Introduction

Employees are the backbone of any organization. They are a company’s biggest investment and source of revenue generation. Since a company invests large amount of time and money in acquiring, training and equipping employees with the needed skills and expertise,keeping an employee satisfied and retaining him for longer years would be the ideal goal for any company. In this project, I use a simulated dataset consisting of employee information and try to analyse and draw insights on why “valuable” employees are leaving a company and then build a prediction model to find out which employee will be leaving the company next. I believe that identifying these factors will help a company get to the root cause of employee attrition.
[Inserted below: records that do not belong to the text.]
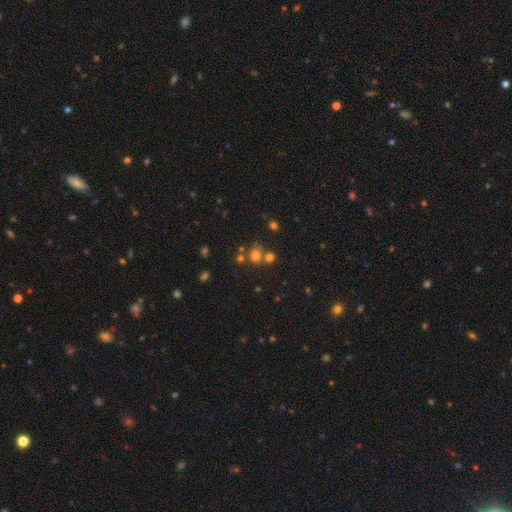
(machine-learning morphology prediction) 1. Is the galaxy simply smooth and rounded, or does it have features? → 65% smooth, 23% star or artifact, 12% featured or disk.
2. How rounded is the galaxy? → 81% round, 18% in between, 1% cigar-shaped.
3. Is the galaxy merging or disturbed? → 53% none, 33% merger, 10% minor disturbance, 5% major disturbance.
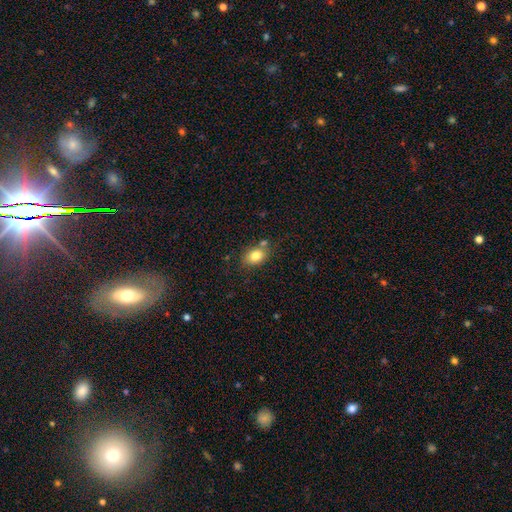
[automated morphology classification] Smooth or featured?
  - smooth: 81% *
  - featured or disk: 10%
  - star or artifact: 9%
How rounded?
  - in between: 72% *
  - round: 26%
  - cigar-shaped: 1%
Merging?
  - none: 69% *
  - minor disturbance: 15%
  - merger: 11%
  - major disturbance: 4%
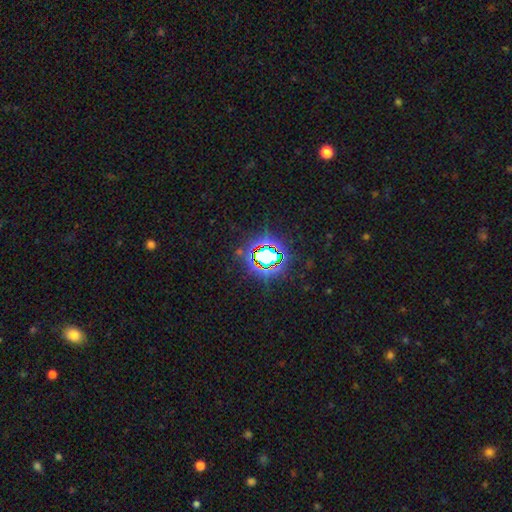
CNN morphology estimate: smooth-or-featured: star or artifact: 78% | smooth: 13% | featured or disk: 8%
Furthermore, with the help of the prediction model a company can take steps to prevent the next employee from leaving. Please refer the tab under Data Preparation for details on the dataset used.

Packages Required

library(dplyr) 
library(knitr) 
library(formattable)
library(tidyr)
  • dplyr - A fast, consistent tool for working with data frame like objects, both in memory and out of memory.We use it in our project to transform data(joining, summarizing etc.)

  • knitr - A General-Purpose Package for Dynamic Report Generation in R

  • formattable - Provides functions to create formattable vectors and data frames. It improves the readability of data presented in tabular form rendered in web pages

  • tidyr - Easily Tidy Data with ‘spread()’ and ‘gather()’ Functions

Data Preparation

Prior to understanding why employees leave a company, we need to acquire the data and clean it too. The data used for this project is from The Human Resources Analytics dataset on Kaggle. As per the source, this dataset was simulated and contains 10 variables and 14999 rows of data. It reports data metrics such as Employee Satisfaction level, Last evaluation, Number of Projects, Salary etc.. The full data and documentation can be found in the above link. The data dictionary tab below also explains each variable

Import data

empData <- read.csv("HR_comma_sep.csv",header = TRUE, stringsAsFactors = FALSE)

Data dictionary

Once the data has been imported, we can now understand the variables and create a data dictionary.

Variable <- c("satisfaction_level","last_evaluation","number_projects","average_monthly_hrs","time_spend_company","Work_accident","left","promotion_5year","sales","salary" )

Datatype <- c("Numeric","Numeric","Integer","Integer","Integer", "Integer","Integer","Integer","Character","Character")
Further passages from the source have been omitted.